Audience members were encouraged to think about human nature in talks from author Mike Robbins and Marc Gopin, director of the Center for World Religions, Diplomacy and Conflict Resolution. Gopin explored the ability to move beyond hate and violence to empathy, while Robbins spoke about finding fulfillment by embracing vulnerability.

“Love a stranger wherever you go – across the street, across the world,” Gopin said. “Find your strangers and love them, and you will change history. You will change the world.”

Entrepreneurs Victoria Kisyombe and Suzanne Ackerman-Berman spoke of creating job opportunities for the underprivileged during the “Compassion” session. Once a widow with three children and a cow as her only possession, Kisyombe started her own microleasing company in Tanzania and provided women with the means to start their own businesses.

Ackerman-Berman shared her experiences as a child living in South Africa during apartheid rule and how she used entrepreneurship to fight inequality.

Also speaking in the “Compassion” segment were Dan Viederman and Meera Shenoy, whose talks focused on ethical employment. Viederman, CEO of Verite, spoke about ensuring ethical practices in supply chains. Shenoy founded Youth4Jobs, a company that helps people with disabilities secure jobs in India.

The conference also featured musical performances from musical minister Valerie Joi and flutist Viviana Guzman.
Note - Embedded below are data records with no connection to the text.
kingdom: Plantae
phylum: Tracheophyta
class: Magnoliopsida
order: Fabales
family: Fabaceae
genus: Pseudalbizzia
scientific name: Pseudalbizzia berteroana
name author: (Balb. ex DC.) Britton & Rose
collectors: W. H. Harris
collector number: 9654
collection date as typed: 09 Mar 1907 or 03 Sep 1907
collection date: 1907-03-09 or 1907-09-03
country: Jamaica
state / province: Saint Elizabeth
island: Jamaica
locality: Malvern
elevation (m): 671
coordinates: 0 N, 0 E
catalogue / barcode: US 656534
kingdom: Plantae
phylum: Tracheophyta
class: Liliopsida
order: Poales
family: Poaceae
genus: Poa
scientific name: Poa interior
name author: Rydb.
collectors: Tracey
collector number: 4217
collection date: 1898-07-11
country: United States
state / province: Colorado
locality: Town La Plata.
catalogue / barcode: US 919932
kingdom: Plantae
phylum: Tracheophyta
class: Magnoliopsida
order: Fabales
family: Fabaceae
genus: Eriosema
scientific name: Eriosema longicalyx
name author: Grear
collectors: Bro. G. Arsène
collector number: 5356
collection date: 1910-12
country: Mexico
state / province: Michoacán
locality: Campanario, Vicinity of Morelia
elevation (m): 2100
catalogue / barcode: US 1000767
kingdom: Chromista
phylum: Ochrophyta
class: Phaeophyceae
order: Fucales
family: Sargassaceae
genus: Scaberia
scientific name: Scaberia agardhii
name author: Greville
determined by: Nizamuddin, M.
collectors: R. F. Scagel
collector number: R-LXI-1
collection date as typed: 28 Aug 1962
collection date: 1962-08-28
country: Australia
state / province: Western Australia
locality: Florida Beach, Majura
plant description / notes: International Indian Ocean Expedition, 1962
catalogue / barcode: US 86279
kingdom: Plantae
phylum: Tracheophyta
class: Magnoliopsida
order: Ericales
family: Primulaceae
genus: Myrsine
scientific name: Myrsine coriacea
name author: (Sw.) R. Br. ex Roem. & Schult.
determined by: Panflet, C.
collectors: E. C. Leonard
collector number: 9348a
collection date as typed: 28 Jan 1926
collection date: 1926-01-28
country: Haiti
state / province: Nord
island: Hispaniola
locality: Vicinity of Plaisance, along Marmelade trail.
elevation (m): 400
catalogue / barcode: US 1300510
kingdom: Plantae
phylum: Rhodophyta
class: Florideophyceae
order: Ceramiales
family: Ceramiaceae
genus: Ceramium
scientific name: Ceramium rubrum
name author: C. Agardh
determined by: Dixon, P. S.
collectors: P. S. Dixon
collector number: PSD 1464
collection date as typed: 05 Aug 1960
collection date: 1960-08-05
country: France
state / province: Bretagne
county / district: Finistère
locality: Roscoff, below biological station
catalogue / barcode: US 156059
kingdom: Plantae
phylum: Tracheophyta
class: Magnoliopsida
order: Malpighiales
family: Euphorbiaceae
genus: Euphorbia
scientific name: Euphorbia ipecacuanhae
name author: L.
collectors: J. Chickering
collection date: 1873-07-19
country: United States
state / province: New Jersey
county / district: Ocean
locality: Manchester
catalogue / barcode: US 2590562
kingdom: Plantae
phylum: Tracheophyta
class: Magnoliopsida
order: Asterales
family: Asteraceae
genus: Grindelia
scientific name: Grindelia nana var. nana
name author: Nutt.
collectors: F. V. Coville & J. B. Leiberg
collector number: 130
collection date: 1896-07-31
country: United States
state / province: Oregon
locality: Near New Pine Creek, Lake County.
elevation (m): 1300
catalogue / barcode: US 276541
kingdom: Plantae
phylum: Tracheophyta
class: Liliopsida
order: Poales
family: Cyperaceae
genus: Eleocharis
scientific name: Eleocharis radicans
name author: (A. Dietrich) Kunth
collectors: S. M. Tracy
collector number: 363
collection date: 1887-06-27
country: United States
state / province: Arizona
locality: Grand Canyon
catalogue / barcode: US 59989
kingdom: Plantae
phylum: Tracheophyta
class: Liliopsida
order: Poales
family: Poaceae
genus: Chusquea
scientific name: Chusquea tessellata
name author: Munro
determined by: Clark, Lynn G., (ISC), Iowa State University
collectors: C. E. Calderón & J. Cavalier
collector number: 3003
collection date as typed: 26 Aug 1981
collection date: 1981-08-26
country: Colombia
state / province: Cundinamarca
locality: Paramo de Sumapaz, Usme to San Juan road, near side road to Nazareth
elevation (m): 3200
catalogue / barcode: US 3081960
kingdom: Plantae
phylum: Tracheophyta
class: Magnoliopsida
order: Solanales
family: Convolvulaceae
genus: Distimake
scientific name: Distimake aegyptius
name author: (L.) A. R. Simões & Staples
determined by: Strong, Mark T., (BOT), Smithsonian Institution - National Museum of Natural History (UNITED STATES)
Joi wrapped up the first segment with a live piano and singing performance, and Guzman played melodies on flutes from different parts of the world.

Apple co-founder Steve Wozniak finished up the conference by sharing his experiences while at UC Berkeley, entertaining the audience with stories about the various pranks he pulled as a student.

Various speakers throughout the conference paid homage to Leonard Nimoy, an actor known for his work in “Star Trek,” who passed away Friday.

“Live long and find happiness — or prosper,” Wozniak said, concluding his talk.